LISTEN NOW – Youth Prophecy Poetry Contest Award Winning Poems
HEAR the award winning poets read their poems.
The Pauli Murray Project recognized six young writers as award winners in the Youth Prophecy Poetry Contest as a part of the Pauli Murray Day in Durham festivities.
The Youth Prophecy Poetry Contest honors poets who address pressing human rights issues in their work. This year’s poems addressed issues such as poverty and racism with eloquence and courage, reflecting the students’ keen perceptions and desire for justice. An expert panel of local poets and educators selected the winners.
The winners in the category for 13-15 year olds are:
Bethanie Robie, Equality, First Place
Frederick Feely, III, What Is It About My Black?, Second Place
Trina Aiken, Brave, Honorable Mention
The winners in the category for 16-19 year olds are:
Chloe Brown, Free and Reduced, First Place
Ashton Reddish, Our Clouds Are Different Down South, Second Place (tie)Sara Powell, Why I Love the South, Second Place (tie)
Ms. Robie, Mr. Feely, Ms. Aiken, Ms. Brown and Ms. Reddish are students at Durham School of the Arts. Each poet received a certificate and a cash prize.

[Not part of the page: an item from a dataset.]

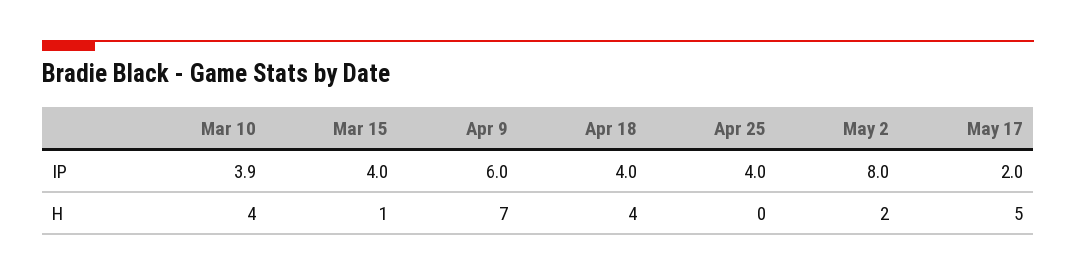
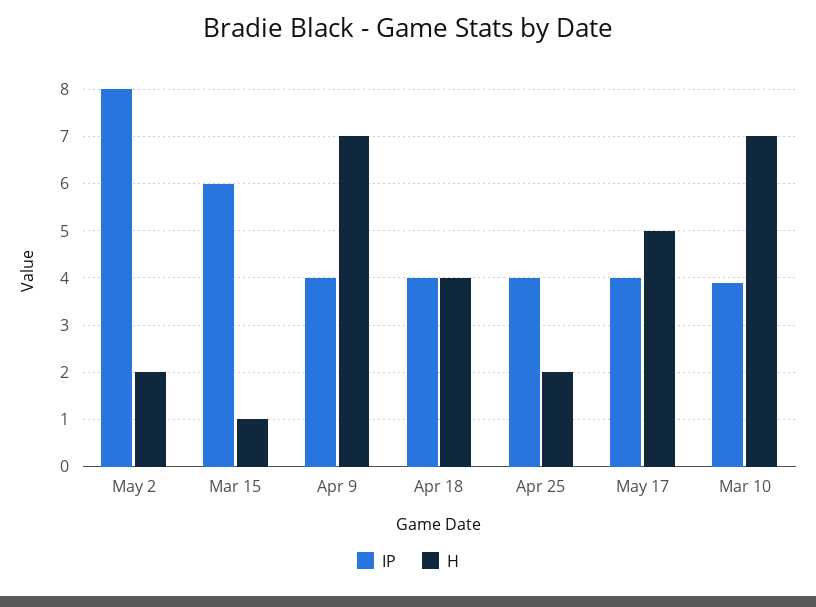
IP, Mar 15: 4 -> 6
IP, Apr 9: 6 -> 4
IP, May 17: 2 -> 4
H, Mar 10: 4 -> 7
H, Apr 25: 0 -> 2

“It was great to read young poets wrestling with the issues of difference, the possibility and impossibility of equality, the same questions that Pauli Murray engaged through poetry and action,” said Dr. Alexis Pauline Gumbs, black feminist writer who served as one of the judges, “Now it is up to us to partner with these young people to create the future we all deserve.”

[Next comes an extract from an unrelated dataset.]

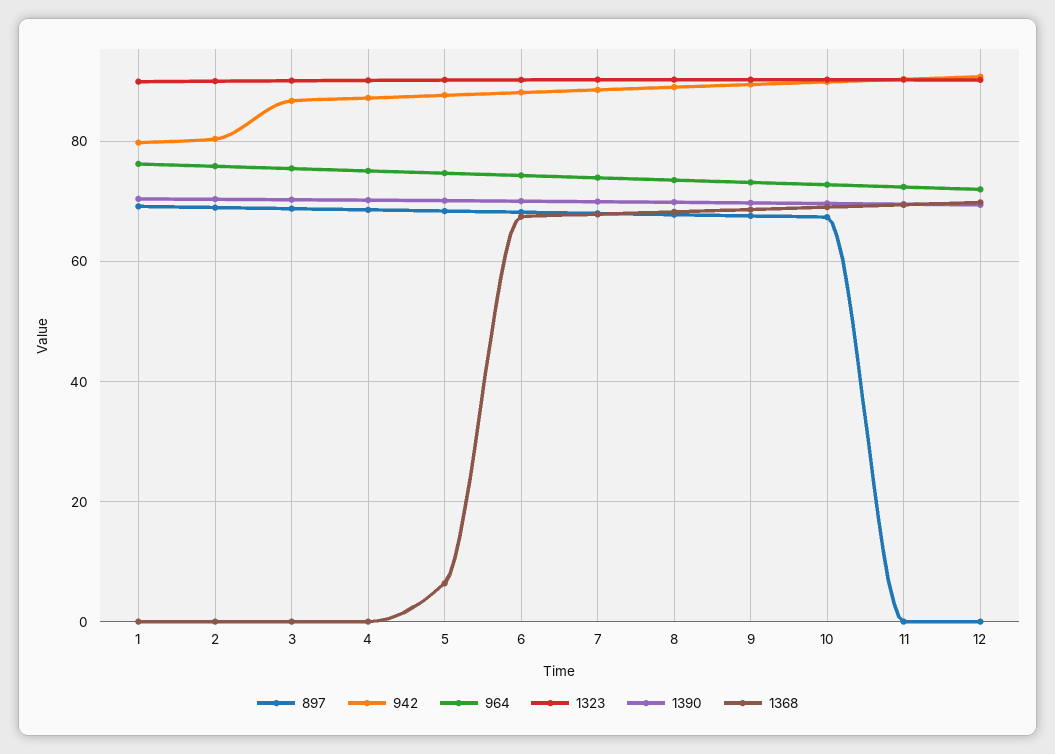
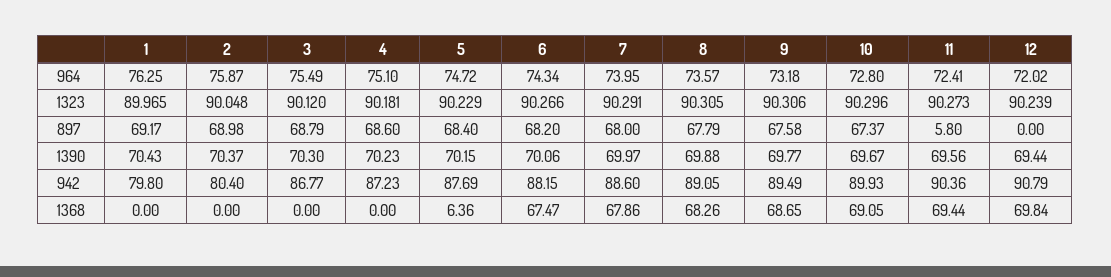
897, 11: 0 -> 5.8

The Youth Prophecy Poetry Contest is an initiative of the Pauli Murray Project to introduce youth to Durham’s important legacy of civil and human rights activism and to Pauli Murray, one of our prominent homegrown activists and poets. The Youth Prophecy Poetry contest has received financial support from the Community Cares grant program at Duke University, North Carolina Mutual Life Insurance Company, Center Studio Architecture, Cynthia Brown, a donor advised fund at Triangle Community Foundation and Walltown Neighborhood Ministries.

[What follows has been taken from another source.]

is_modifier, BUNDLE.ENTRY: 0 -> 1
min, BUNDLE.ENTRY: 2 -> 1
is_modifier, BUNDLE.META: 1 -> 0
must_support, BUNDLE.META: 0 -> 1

“I am thrilled to read the promising words of a future worth walking into, expressed from the hearts of a generation that is well on its way to excellence!” shared performance poet and judge Kimberly “Redefining Freedom” McRae, “Bravo, to OUR children, for a job extremely well done.”
Pauli Murray (1910-1985) was raised in Durham’s West End neighborhood as a part of the distinguished Fitzgerald family and graduated from Hillside High School in 1926. As a young woman, she learned about the importance of equality and justice for everyone. Throughout her life as an activist, lawyer, poet, priest, she fought for human rights. Poetry was one medium Murray used to share her thoughts and convictions. Dark Testament and Other Poems by Pauli Murray was published in 1970.